This guide gives you a straight-up look at the "security Claude Code" provides. We’ll walk through its safety features, the real-world risks you should know about, and the practical steps your team can take to use it safely.

What is Claude Code?

Claude Code is an AI coding assistant from Anthropic that’s designed to live right in your terminal. It’s not just a fancy autocomplete; it can actually understand the context of your entire codebase.

You can ask it to generate code, hunt down bugs, map out a project, or even make changes across several files at once, all from a simple prompt. That’s a lot of power. And because Claude Code can read your files and run commands, taking its security seriously is a must for any team thinking of bringing it on board.

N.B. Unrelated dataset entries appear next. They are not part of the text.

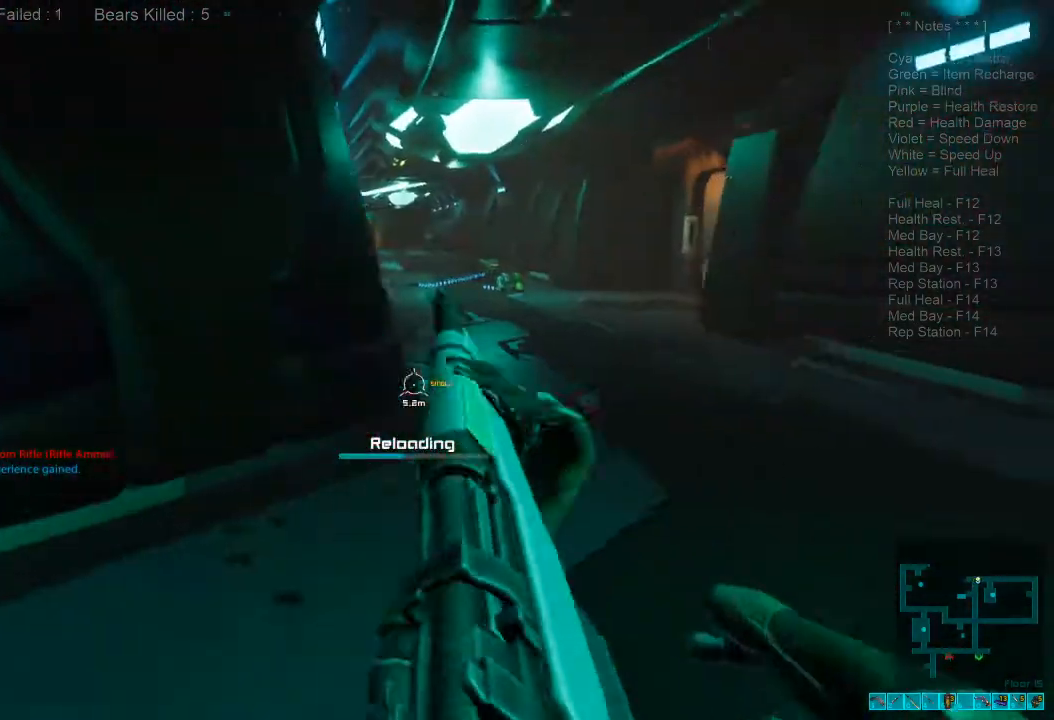
{"keys": ["w"], "mouse": [], "events": []}
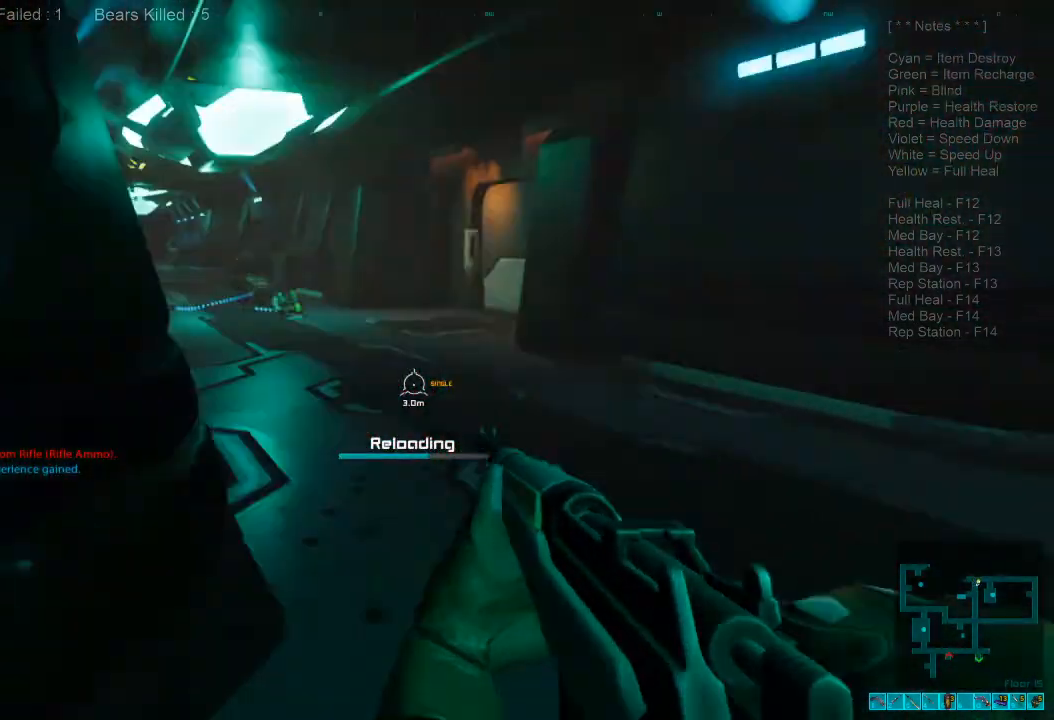
{"keys": ["a", "w"], "mouse": [], "events": [[166, "a", "down"]]}
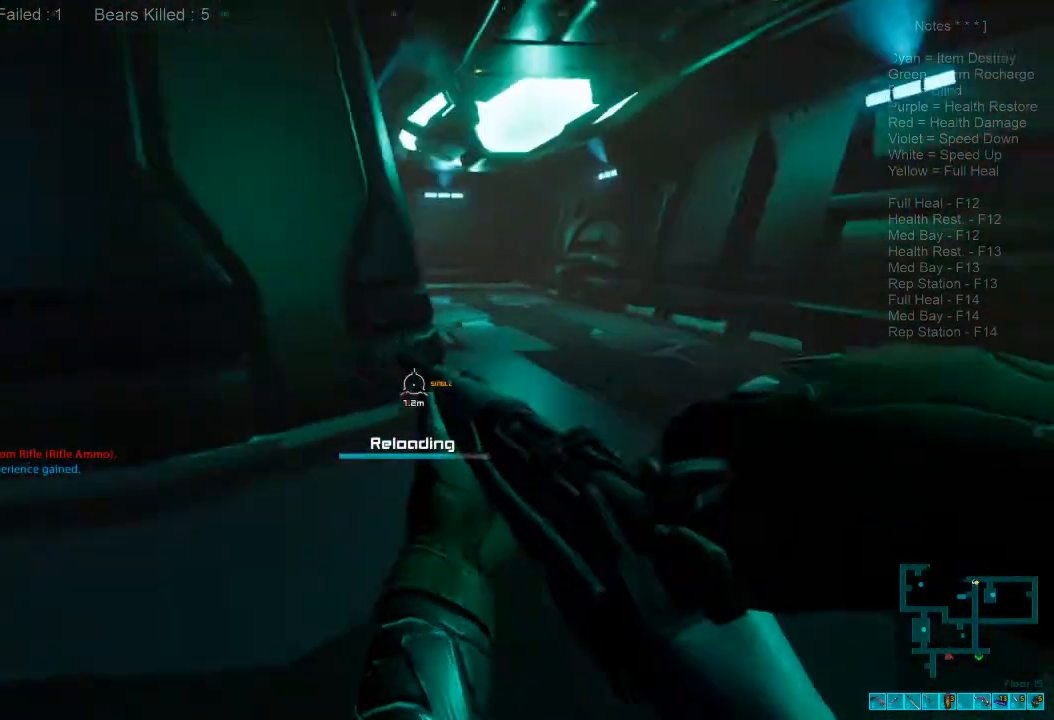
{"keys": ["shift", "w"], "mouse": [], "events": [[100, "shift", "down"], [133, "a", "up"]]}
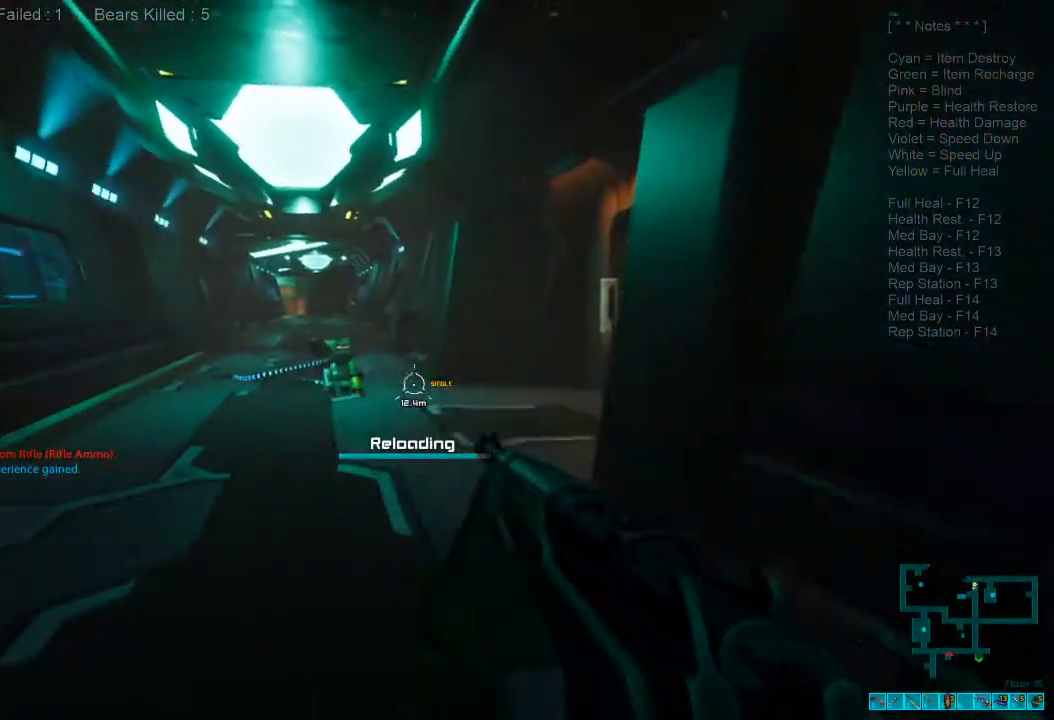
{"keys": ["shift", "w"], "mouse": [], "events": []}
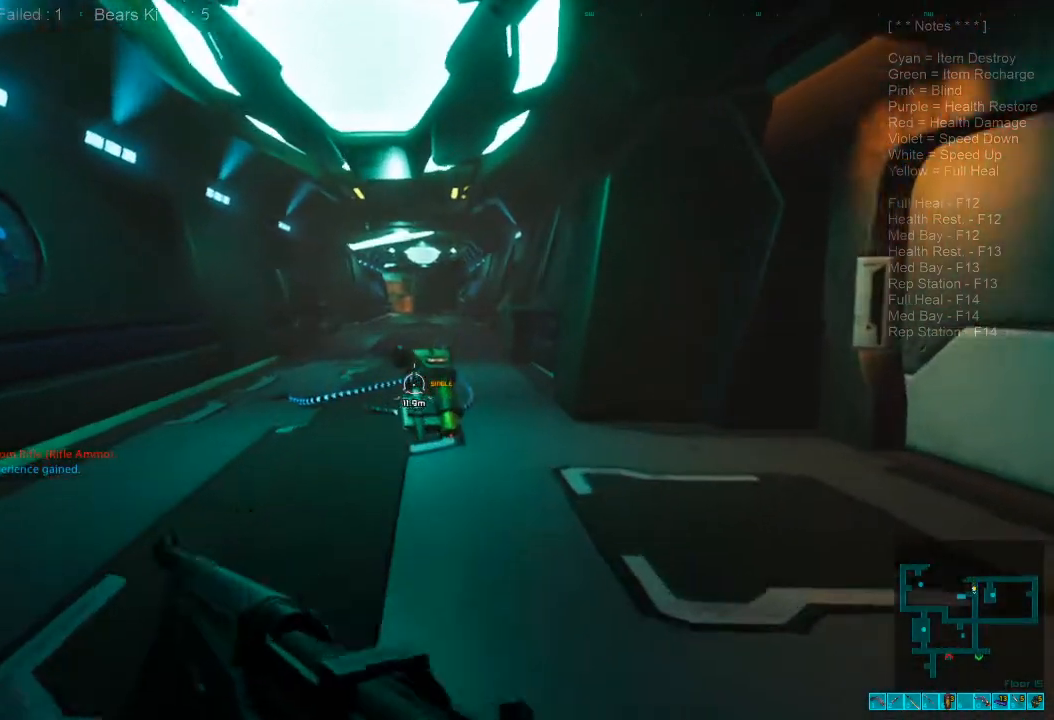
{"keys": ["w"], "mouse": [], "events": [[400, "shift", "up"]]}
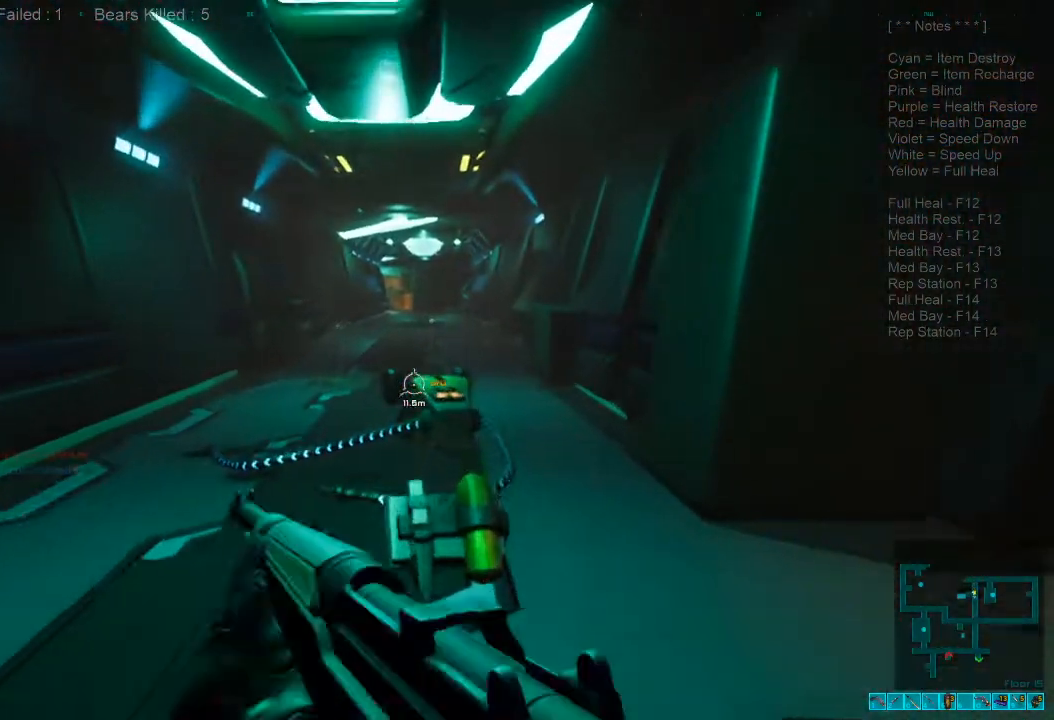
{"keys": ["shift", "w"], "mouse": [], "events": [[33, "space", "down"], [100, "space", "up"], [233, "space", "down"], [333, "space", "up"], [433, "shift", "down"]]}
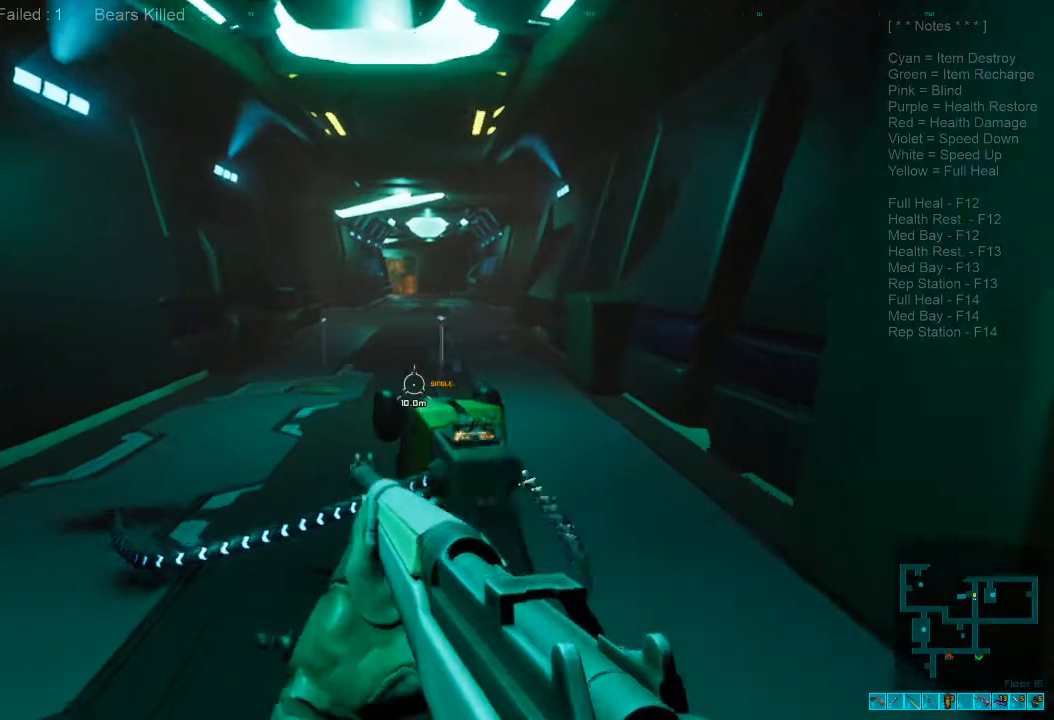
{"keys": ["a", "w"], "mouse": [], "events": [[200, "space", "down"], [266, "space", "up"], [366, "shift", "up"], [400, "space", "down"], [500, "a", "down"], [500, "space", "up"]]}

A screenshot showing the Claude Code AI assistant running directly in a developer's terminal, illustrating its native environment.
A screenshot showing the Claude Code AI assistant running directly in a developer's terminal, illustrating its native environment.

Key security Claude Code features

Claude Code isn’t just a free-for-all in your terminal. Anthropic has built in a few mechanisms to keep you in the driver’s seat. But it’s important to know how they work, and more importantly, where they fall short.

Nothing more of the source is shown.